WHAT YOU SHOULD DO>
Retype every line of the data below character for character, without changing any spelling, punctuation or line breaks.

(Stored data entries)
⁂

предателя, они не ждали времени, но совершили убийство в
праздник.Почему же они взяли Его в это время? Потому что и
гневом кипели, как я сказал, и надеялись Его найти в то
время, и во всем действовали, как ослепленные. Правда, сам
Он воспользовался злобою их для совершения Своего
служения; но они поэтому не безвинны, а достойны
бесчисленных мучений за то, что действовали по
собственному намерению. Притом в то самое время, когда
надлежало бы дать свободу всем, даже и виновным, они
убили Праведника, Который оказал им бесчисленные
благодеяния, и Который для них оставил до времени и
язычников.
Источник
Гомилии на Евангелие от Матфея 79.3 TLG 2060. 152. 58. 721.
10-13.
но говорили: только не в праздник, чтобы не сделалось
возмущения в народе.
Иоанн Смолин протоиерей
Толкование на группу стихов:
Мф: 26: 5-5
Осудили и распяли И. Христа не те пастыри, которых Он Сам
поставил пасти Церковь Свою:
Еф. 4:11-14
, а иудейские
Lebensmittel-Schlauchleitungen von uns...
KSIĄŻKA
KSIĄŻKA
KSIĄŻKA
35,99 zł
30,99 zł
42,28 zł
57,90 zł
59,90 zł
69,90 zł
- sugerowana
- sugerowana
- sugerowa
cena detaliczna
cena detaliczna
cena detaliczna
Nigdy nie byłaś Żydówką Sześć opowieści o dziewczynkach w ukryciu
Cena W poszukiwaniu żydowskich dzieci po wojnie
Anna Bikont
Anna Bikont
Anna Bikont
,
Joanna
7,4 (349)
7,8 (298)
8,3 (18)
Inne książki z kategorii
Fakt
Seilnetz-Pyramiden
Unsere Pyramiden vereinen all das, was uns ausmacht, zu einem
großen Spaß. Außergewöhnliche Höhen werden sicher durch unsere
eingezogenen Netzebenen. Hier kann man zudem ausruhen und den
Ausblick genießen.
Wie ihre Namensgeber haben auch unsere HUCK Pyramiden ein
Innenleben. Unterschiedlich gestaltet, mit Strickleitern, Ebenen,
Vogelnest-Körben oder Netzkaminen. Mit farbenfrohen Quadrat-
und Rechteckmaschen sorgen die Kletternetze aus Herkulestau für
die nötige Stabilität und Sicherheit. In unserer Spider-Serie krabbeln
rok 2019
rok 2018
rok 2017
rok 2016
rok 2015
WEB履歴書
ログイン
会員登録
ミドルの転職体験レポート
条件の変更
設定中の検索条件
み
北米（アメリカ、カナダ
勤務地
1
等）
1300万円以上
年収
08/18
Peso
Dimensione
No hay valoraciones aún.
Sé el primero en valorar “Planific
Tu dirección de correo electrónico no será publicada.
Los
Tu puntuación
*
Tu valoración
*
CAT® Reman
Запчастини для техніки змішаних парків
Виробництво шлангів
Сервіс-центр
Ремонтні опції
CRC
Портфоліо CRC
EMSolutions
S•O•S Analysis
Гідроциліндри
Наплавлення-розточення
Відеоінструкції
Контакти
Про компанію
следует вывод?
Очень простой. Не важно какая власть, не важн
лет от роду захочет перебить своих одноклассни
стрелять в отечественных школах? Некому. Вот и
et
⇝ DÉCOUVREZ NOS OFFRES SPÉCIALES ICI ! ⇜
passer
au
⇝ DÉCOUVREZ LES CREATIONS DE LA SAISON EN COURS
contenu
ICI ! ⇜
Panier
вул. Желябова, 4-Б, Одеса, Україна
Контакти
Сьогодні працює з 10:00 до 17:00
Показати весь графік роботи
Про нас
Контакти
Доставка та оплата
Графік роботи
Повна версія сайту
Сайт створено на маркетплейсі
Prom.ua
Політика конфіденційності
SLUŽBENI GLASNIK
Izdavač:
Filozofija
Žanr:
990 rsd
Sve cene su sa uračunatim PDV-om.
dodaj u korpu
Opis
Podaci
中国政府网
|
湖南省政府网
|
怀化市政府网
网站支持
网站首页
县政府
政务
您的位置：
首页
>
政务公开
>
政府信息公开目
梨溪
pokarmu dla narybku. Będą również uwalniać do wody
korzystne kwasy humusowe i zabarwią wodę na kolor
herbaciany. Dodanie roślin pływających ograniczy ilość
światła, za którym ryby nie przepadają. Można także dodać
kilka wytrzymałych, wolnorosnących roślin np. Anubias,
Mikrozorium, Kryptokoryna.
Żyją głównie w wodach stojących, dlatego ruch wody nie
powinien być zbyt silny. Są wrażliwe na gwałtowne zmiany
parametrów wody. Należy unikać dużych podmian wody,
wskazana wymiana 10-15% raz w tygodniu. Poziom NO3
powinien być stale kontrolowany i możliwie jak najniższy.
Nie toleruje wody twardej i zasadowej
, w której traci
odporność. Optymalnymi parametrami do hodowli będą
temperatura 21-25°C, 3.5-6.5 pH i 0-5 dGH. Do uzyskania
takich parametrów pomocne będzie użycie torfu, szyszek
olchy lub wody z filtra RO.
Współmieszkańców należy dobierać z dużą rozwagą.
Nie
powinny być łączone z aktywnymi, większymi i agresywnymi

⁂

ANSWER TO THE PROBLEM>
предателя, они не ждали времени, но совершили убийство в
праздник.Почему же они взяли Его в это время? Потому что и
гневом кипели, как я сказал, и надеялись Его найти в то
время, и во всем действовали, как ослепленные. Правда, сам
Он воспользовался злобою их для совершения Своего
служения; но они поэтому не безвинны, а достойны
бесчисленных мучений за то, что действовали по
собственному намерению. Притом в то самое время, когда
надлежало бы дать свободу всем, даже и виновным, они
убили Праведника, Который оказал им бесчисленные
благодеяния, и Который для них оставил до времени и
язычников.
Источник
Гомилии на Евангелие от Матфея 79.3 TLG 2060. 152. 58. 721.
10-13.
но говорили: только не в праздник, чтобы не сделалось
возмущения в народе.
Иоанн Смолин протоиерей
Толкование на группу стихов:
Мф: 26: 5-5
Осудили и распяли И. Христа не те пастыри, которых Он Сам
поставил пасти Церковь Свою:
Еф. 4:11-14
, а иудейские
Lebensmittel-Schlauchleitungen von uns...
KSIĄŻKA
KSIĄŻKA
KSIĄŻKA
35,99 zł
30,99 zł
42,28 zł
57,90 zł
59,90 zł
69,90 zł
- sugerowana
- sugerowana
- sugerowa
cena detaliczna
cena detaliczna
cena detaliczna
Nigdy nie byłaś Żydówką Sześć opowieści o dziewczynkach w ukryciu
Cena W poszukiwaniu żydowskich dzieci po wojnie
Anna Bikont
Anna Bikont
Anna Bikont
,
Joanna
7,4 (349)
7,8 (298)
8,3 (18)
Inne książki z kategorii
Fakt
Seilnetz-Pyramiden
Unsere Pyramiden vereinen all das, was uns ausmacht, zu einem
großen Spaß. Außergewöhnliche Höhen werden sicher durch unsere
eingezogenen Netzebenen. Hier kann man zudem ausruhen und den
Ausblick genießen.
Wie ihre Namensgeber haben auch unsere HUCK Pyramiden ein
Innenleben. Unterschiedlich gestaltet, mit Strickleitern, Ebenen,
Vogelnest-Körben oder Netzkaminen. Mit farbenfrohen Quadrat-
und Rechteckmaschen sorgen die Kletternetze aus Herkulestau für
die nötige Stabilität und Sicherheit. In unserer Spider-Serie krabbeln
rok 2019
rok 2018
rok 2017
rok 2016
rok 2015
WEB履歴書
ログイン
会員登録
ミドルの転職体験レポート
条件の変更
設定中の検索条件
み
北米（アメリカ、カナダ
勤務地
1
等）
1300万円以上
年収
08/18
Peso
Dimensione
No hay valoraciones aún.
Sé el primero en valorar “Planific
Tu dirección de correo electrónico no será publicada.
Los
Tu puntuación
*
Tu valoración
*
CAT® Reman
Запчастини для техніки змішаних парків
Виробництво шлангів
Сервіс-центр
Ремонтні опції
CRC
Портфоліо CRC
EMSolutions
S•O•S Analysis
Гідроциліндри
Наплавлення-розточення
Відеоінструкції
Контакти
Про компанію
следует вывод?
Очень простой. Не важно какая власть, не важн
лет от роду захочет перебить своих одноклассни
стрелять в отечественных школах? Некому. Вот и
et
⇝ DÉCOUVREZ NOS OFFRES SPÉCIALES ICI ! ⇜
passer
au
⇝ DÉCOUVREZ LES CREATIONS DE LA SAISON EN COURS
contenu
ICI ! ⇜
Panier
вул. Желябова, 4-Б, Одеса, Україна
Контакти
Сьогодні працює з 10:00 до 17:00
Показати весь графік роботи
Про нас
Контакти
Доставка та оплата
Графік роботи
Повна версія сайту
Сайт створено на маркетплейсі
Prom.ua
Політика конфіденційності
SLUŽBENI GLASNIK
Izdavač:
Filozofija
Žanr:
990 rsd
Sve cene su sa uračunatim PDV-om.
dodaj u korpu
Opis
Podaci
中国政府网
|
湖南省政府网
|
怀化市政府网
网站支持
网站首页
县政府
政务
您的位置：
首页
>
政务公开
>
政府信息公开目
梨溪
pokarmu dla narybku. Będą również uwalniać do wody
korzystne kwasy humusowe i zabarwią wodę na kolor
herbaciany. Dodanie roślin pływających ograniczy ilość
światła, za którym ryby nie przepadają. Można także dodać
kilka wytrzymałych, wolnorosnących roślin np. Anubias,
Mikrozorium, Kryptokoryna.
Żyją głównie w wodach stojących, dlatego ruch wody nie
powinien być zbyt silny. Są wrażliwe na gwałtowne zmiany
parametrów wody. Należy unikać dużych podmian wody,
wskazana wymiana 10-15% raz w tygodniu. Poziom NO3
powinien być stale kontrolowany i możliwie jak najniższy.
Nie toleruje wody twardej i zasadowej
, w której traci
odporność. Optymalnymi parametrami do hodowli będą
temperatura 21-25°C, 3.5-6.5 pH i 0-5 dGH. Do uzyskania
takich parametrów pomocne będzie użycie torfu, szyszek
olchy lub wody z filtra RO.
Współmieszkańców należy dobierać z dużą rozwagą.
Nie
powinny być łączone z aktywnymi, większymi i agresywnymi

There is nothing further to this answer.